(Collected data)
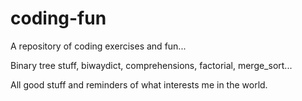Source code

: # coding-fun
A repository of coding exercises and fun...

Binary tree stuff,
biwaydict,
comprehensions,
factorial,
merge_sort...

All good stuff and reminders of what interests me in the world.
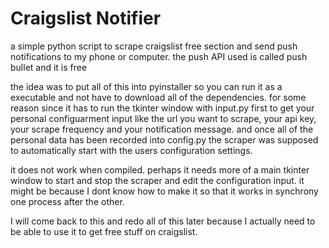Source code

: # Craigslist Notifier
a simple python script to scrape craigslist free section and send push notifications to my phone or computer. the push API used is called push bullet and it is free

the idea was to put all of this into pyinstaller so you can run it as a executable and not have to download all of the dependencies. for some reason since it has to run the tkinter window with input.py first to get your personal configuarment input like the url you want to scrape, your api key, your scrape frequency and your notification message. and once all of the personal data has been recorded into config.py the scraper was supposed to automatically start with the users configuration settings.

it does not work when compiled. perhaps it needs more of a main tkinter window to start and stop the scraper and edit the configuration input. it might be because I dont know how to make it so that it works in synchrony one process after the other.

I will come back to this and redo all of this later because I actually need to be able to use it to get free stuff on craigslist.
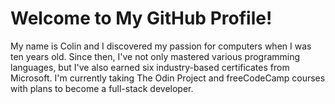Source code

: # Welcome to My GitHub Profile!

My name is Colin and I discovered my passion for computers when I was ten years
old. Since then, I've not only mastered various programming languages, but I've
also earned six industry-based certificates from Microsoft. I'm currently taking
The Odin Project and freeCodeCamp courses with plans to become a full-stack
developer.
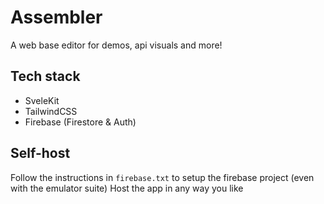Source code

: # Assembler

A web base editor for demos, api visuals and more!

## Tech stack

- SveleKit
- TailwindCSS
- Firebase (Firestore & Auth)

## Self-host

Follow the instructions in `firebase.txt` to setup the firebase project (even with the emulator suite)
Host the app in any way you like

* * *

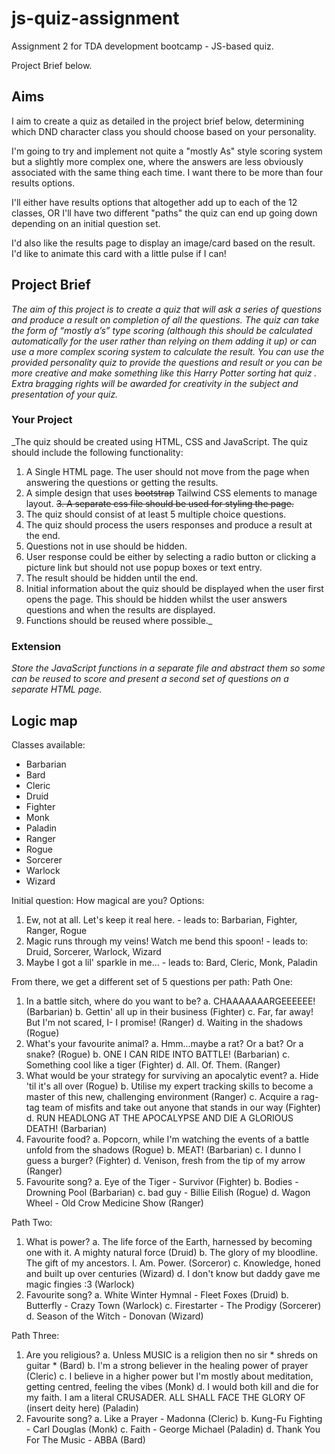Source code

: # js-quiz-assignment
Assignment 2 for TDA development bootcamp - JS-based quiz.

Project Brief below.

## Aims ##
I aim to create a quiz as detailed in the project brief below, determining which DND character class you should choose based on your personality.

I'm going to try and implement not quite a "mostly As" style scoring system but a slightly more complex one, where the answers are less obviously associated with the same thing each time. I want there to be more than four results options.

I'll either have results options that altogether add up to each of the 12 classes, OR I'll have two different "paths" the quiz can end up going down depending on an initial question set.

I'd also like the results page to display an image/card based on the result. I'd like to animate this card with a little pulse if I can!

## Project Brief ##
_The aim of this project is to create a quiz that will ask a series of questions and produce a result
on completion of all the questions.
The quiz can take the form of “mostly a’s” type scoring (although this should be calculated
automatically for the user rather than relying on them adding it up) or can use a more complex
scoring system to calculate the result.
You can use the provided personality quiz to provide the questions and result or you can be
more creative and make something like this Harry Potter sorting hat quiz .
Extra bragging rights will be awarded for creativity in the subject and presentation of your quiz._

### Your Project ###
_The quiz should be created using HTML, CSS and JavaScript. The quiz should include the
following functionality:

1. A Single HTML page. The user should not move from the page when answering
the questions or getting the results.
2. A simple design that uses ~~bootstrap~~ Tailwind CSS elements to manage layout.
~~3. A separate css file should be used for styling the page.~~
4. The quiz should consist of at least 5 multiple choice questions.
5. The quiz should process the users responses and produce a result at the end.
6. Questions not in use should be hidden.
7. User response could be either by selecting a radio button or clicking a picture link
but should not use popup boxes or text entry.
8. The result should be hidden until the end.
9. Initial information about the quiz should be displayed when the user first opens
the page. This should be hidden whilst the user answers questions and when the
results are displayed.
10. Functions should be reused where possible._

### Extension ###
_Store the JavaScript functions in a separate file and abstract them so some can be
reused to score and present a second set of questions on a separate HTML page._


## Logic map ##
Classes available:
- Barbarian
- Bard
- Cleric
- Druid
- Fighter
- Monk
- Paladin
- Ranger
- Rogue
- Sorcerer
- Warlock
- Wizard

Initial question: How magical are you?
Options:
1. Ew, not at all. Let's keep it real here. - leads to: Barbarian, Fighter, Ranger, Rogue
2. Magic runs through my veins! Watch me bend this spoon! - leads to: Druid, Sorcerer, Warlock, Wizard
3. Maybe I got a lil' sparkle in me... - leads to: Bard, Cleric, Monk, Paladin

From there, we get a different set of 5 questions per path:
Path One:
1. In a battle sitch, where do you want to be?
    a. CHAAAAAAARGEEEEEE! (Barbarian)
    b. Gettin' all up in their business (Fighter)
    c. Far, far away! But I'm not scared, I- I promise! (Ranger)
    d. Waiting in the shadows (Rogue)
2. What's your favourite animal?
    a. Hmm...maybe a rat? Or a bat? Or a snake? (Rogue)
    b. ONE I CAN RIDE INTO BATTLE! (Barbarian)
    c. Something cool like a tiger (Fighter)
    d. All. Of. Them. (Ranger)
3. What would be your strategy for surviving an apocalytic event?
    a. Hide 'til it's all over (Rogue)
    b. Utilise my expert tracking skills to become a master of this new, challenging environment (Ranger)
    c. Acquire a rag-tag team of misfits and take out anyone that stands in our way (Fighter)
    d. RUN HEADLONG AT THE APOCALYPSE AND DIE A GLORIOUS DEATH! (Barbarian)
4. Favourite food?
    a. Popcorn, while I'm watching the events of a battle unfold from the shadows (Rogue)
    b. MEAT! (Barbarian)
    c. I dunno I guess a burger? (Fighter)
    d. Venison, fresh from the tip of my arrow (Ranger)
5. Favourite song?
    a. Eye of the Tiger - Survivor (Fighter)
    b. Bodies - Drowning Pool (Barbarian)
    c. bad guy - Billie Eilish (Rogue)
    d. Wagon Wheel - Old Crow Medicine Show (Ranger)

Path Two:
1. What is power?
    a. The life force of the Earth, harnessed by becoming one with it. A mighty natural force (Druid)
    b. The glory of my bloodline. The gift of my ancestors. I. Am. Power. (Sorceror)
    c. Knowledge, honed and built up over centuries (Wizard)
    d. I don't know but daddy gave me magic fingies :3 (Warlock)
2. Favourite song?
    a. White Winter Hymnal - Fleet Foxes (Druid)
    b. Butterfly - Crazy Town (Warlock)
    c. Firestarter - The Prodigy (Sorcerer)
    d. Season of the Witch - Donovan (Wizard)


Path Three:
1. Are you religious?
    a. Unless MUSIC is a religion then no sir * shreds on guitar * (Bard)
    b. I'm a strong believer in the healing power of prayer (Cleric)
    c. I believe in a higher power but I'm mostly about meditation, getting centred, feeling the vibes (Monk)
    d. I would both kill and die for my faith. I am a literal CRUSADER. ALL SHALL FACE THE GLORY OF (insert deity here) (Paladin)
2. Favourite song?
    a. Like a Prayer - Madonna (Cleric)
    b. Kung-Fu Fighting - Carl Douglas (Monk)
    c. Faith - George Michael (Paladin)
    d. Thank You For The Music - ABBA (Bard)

### [What is expected]
Quote the rows starting with the line that contains "All good stuff" and going on through the line that contains "the idea was". Leave the pictures out of your answer.

### [Output]
All good stuff and reminders of what interests me in the world.
Source code

: # Craigslist Notifier
a simple python script to scrape craigslist free section and send push notifications to my phone or computer. the push API used is called push bullet and it is free

the idea was to put all of this into pyinstaller so you can run it as a executable and not have to download all of the dependencies. for some reason since it has to run the tkinter window with input.py first to get your personal configuarment input like the url you want to scrape, your api key, your scrape frequency and your notification message. and once all of the personal data has been recorded into config.py the scraper was supposed to automatically start with the users configuration settings.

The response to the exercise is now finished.